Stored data
....
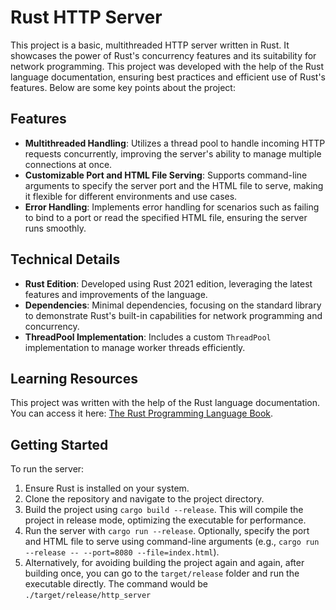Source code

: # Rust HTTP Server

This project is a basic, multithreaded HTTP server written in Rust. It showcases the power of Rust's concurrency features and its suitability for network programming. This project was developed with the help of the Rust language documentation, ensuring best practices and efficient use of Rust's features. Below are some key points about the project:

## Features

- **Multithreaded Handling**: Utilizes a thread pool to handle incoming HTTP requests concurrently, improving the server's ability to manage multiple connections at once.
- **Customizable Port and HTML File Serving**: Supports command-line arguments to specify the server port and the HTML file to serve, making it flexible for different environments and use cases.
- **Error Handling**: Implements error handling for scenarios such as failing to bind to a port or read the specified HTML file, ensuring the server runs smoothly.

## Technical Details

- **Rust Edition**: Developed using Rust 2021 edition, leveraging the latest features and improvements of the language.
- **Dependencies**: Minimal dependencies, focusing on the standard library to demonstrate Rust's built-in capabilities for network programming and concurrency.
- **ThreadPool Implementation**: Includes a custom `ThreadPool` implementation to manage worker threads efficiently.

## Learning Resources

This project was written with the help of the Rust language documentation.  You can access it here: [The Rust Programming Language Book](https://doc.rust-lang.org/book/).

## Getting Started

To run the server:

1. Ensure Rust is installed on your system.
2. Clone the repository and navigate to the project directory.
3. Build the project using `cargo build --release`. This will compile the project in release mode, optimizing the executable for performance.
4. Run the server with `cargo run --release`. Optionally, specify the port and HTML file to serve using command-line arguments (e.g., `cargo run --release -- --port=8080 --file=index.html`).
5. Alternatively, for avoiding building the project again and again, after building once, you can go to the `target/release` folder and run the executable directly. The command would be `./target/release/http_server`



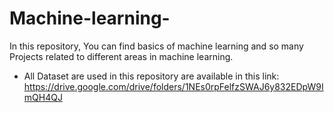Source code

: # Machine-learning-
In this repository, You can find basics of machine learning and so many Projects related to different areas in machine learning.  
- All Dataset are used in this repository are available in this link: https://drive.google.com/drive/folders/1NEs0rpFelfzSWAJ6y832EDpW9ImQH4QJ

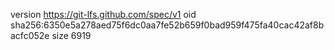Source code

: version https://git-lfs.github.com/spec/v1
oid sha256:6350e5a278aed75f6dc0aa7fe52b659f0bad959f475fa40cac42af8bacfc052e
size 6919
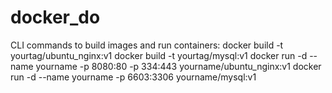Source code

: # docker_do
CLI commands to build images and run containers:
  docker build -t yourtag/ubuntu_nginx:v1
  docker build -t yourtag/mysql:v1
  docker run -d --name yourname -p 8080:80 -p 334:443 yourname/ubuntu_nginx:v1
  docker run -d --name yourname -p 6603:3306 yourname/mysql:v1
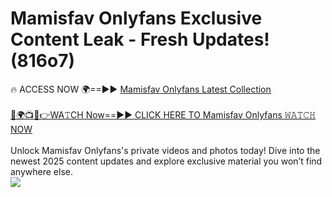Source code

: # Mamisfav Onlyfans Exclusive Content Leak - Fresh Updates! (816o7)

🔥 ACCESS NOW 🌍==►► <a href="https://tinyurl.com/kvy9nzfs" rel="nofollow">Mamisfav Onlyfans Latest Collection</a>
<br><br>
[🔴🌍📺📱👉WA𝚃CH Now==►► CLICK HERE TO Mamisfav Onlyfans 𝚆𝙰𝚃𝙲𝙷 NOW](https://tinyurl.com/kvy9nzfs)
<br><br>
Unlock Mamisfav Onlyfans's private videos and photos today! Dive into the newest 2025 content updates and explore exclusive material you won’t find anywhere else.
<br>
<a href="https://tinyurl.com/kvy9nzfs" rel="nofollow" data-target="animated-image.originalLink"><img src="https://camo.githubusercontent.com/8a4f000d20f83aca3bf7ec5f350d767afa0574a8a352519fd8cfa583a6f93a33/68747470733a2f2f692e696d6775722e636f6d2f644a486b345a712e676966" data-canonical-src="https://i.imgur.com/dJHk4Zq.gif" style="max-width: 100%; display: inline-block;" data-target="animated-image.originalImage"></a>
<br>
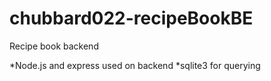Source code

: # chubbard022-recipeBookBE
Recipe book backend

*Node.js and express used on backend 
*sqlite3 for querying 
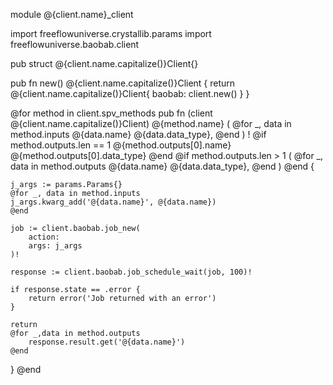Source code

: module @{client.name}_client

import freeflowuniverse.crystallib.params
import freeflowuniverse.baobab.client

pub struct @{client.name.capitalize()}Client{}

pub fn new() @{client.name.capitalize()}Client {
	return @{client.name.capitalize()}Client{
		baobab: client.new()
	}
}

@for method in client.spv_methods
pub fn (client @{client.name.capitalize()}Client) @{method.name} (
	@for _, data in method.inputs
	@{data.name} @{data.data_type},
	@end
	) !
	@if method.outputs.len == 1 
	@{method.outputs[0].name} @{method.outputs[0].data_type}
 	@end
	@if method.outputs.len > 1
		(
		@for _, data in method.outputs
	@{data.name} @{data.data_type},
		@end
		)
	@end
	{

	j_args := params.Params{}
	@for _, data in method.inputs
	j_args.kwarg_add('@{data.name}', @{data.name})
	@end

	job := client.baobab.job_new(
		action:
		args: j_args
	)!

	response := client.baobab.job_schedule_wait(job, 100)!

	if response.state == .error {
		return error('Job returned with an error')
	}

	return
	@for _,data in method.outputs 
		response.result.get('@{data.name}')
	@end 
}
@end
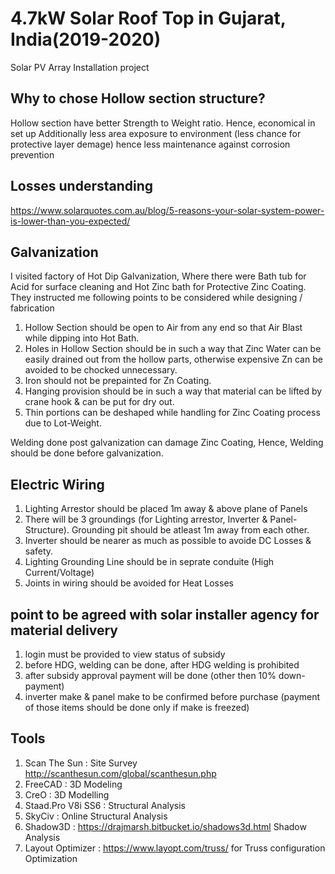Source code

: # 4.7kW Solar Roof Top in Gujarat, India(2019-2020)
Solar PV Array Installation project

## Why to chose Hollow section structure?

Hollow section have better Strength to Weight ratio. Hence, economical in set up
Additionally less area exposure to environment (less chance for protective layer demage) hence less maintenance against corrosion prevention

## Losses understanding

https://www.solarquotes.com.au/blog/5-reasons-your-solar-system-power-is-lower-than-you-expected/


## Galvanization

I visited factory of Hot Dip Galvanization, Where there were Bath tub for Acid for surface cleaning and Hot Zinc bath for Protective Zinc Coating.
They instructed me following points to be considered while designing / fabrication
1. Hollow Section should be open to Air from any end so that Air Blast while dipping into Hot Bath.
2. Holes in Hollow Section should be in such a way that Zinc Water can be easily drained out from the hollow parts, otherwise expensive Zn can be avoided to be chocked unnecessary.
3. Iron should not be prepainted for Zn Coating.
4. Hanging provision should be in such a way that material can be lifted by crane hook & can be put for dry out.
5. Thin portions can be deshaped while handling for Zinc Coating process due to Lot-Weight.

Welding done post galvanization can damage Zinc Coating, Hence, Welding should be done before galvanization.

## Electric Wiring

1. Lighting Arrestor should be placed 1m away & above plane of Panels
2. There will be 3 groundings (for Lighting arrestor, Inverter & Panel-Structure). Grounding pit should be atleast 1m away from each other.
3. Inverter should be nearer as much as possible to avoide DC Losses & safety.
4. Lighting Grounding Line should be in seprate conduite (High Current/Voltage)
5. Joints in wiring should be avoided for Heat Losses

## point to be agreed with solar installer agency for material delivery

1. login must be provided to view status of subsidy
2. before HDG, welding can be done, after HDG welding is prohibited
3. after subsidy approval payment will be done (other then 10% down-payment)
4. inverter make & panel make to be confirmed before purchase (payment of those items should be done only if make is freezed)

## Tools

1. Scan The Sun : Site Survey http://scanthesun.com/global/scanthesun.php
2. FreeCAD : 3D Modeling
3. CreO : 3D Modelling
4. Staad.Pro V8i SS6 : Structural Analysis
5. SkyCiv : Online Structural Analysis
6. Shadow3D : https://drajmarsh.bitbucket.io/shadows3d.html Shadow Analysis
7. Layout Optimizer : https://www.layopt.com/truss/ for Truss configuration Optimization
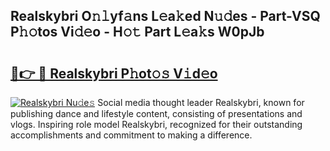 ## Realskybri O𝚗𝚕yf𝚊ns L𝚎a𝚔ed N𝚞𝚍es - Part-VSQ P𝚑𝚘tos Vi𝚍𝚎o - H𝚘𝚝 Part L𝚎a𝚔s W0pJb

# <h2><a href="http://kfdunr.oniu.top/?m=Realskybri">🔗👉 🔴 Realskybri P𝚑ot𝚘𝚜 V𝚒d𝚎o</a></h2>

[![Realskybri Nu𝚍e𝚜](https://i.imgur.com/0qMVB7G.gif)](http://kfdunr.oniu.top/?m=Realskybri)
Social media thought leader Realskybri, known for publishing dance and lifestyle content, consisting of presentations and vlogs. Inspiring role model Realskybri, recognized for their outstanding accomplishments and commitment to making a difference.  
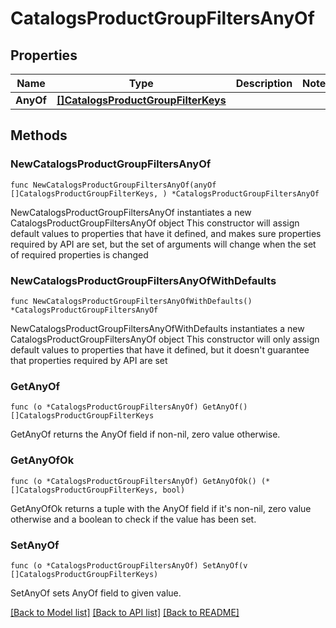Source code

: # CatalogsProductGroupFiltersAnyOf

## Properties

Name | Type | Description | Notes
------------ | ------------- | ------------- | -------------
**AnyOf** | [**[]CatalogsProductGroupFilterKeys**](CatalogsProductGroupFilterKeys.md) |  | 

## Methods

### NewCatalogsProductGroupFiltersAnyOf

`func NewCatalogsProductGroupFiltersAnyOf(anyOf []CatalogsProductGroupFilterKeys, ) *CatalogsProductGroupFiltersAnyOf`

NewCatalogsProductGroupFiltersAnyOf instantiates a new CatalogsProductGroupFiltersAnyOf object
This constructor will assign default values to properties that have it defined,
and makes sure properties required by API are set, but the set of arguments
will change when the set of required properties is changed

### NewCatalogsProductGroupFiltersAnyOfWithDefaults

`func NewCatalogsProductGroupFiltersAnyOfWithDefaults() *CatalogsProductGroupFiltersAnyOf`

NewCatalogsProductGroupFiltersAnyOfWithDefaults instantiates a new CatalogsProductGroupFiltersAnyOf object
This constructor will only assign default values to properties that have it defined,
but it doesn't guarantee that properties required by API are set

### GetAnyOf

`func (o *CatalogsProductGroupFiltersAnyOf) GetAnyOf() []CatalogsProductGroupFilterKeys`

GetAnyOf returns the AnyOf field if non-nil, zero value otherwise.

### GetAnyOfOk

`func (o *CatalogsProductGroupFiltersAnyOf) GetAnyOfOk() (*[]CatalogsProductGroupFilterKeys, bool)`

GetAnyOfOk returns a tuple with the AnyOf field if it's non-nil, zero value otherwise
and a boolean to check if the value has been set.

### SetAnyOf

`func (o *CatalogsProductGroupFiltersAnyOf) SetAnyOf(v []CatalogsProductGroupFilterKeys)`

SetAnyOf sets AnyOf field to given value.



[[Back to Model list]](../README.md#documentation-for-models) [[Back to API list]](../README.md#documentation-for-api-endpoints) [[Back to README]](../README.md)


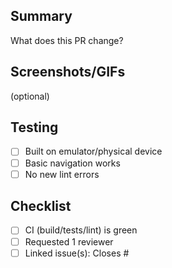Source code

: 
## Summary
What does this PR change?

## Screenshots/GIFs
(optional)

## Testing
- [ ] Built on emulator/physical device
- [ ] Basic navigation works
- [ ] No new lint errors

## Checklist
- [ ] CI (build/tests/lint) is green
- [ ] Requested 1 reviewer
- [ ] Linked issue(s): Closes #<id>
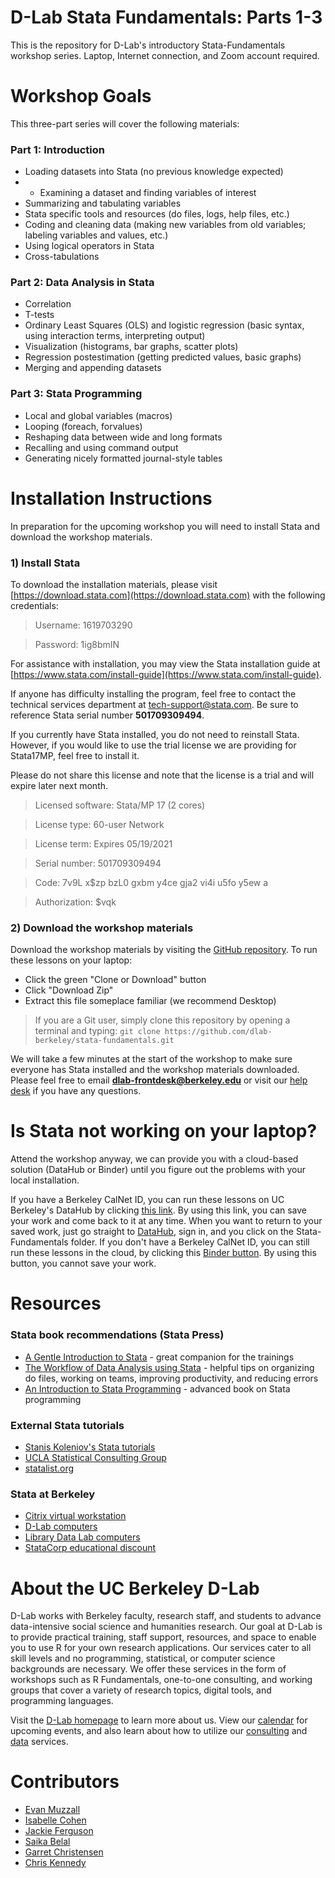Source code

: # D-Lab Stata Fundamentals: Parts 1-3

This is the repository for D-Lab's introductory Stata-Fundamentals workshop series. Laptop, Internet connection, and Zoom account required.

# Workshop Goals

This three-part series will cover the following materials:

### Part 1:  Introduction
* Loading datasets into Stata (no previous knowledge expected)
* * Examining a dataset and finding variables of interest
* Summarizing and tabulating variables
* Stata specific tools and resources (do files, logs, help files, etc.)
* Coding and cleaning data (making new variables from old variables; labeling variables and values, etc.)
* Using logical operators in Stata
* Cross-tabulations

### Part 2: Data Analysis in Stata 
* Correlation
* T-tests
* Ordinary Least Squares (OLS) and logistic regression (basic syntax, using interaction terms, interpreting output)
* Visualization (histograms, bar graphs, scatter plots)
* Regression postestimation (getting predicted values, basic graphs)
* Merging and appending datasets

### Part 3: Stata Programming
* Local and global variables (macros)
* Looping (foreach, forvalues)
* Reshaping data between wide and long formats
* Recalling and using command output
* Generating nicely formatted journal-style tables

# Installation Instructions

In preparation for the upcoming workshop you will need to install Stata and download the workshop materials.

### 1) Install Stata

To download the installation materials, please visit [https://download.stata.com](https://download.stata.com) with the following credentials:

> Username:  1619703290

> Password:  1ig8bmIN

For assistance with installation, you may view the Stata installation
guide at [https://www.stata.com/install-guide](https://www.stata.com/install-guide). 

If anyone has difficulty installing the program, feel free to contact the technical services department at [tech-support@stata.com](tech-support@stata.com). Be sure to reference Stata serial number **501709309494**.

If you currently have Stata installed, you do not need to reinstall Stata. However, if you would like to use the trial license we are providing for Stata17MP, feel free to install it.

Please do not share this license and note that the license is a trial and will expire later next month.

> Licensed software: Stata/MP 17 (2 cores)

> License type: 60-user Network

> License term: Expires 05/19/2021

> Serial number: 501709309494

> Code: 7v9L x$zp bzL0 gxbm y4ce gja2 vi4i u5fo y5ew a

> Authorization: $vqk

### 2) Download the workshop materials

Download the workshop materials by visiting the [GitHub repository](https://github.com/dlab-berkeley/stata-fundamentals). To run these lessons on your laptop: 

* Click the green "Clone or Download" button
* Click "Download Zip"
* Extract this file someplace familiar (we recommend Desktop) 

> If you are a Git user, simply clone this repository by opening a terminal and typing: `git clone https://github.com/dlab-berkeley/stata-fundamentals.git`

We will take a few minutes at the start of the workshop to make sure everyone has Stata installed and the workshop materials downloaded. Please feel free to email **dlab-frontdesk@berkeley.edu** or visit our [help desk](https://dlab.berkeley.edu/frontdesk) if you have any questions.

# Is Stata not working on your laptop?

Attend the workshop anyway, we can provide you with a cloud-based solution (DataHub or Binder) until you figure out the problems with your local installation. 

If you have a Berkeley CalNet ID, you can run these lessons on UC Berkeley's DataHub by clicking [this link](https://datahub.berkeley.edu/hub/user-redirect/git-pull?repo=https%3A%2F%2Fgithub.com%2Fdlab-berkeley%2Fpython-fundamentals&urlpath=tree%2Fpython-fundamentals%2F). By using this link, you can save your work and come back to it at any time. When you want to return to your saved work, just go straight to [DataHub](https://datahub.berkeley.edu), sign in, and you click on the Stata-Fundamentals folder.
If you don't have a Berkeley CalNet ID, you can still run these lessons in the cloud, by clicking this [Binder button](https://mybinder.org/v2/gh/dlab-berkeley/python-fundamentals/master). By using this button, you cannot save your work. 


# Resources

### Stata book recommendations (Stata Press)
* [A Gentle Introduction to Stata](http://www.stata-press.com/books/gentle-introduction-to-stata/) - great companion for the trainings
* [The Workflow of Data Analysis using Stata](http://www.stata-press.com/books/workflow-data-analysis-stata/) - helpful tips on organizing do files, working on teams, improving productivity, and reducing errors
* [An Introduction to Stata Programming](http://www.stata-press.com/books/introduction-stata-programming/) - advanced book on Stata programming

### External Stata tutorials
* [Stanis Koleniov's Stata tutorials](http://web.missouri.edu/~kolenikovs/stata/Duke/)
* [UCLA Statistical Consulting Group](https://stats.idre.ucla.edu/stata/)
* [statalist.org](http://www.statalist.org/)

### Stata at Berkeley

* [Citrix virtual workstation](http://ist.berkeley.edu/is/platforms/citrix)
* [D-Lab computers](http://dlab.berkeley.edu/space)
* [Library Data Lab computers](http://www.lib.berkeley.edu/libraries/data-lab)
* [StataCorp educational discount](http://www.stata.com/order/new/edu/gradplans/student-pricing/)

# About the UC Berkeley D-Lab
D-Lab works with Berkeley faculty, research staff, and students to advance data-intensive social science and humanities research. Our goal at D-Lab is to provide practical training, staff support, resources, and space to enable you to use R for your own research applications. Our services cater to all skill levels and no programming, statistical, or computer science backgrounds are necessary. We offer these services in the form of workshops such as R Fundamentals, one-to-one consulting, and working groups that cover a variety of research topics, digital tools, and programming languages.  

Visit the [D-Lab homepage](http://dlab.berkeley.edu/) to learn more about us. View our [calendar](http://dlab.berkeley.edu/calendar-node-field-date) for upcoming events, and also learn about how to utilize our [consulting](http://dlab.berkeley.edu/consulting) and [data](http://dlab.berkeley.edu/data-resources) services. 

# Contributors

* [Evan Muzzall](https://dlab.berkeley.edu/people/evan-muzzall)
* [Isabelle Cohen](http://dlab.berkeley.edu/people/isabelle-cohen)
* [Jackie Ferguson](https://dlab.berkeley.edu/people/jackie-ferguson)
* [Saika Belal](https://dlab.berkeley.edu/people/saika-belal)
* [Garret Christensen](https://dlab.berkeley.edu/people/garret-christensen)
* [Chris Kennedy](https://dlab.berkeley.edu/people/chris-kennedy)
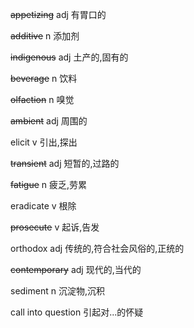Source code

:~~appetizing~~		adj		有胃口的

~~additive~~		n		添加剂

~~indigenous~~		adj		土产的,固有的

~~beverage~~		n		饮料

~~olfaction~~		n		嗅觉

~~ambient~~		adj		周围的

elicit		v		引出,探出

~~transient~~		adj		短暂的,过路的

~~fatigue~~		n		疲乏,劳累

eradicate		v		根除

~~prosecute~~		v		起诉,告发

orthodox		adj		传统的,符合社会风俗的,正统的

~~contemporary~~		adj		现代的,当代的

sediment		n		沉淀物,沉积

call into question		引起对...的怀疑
....
**WORK REQUIRED**.
Where a line in the records above contains the string "following", copy that line.

**ANSWER BOX**.
They instructed me following points to be considered while designing / fabrication
This three-part series will cover the following materials:
To download the installation materials, please visit [https://download.stata.com](https://download.stata.com) with the following credentials:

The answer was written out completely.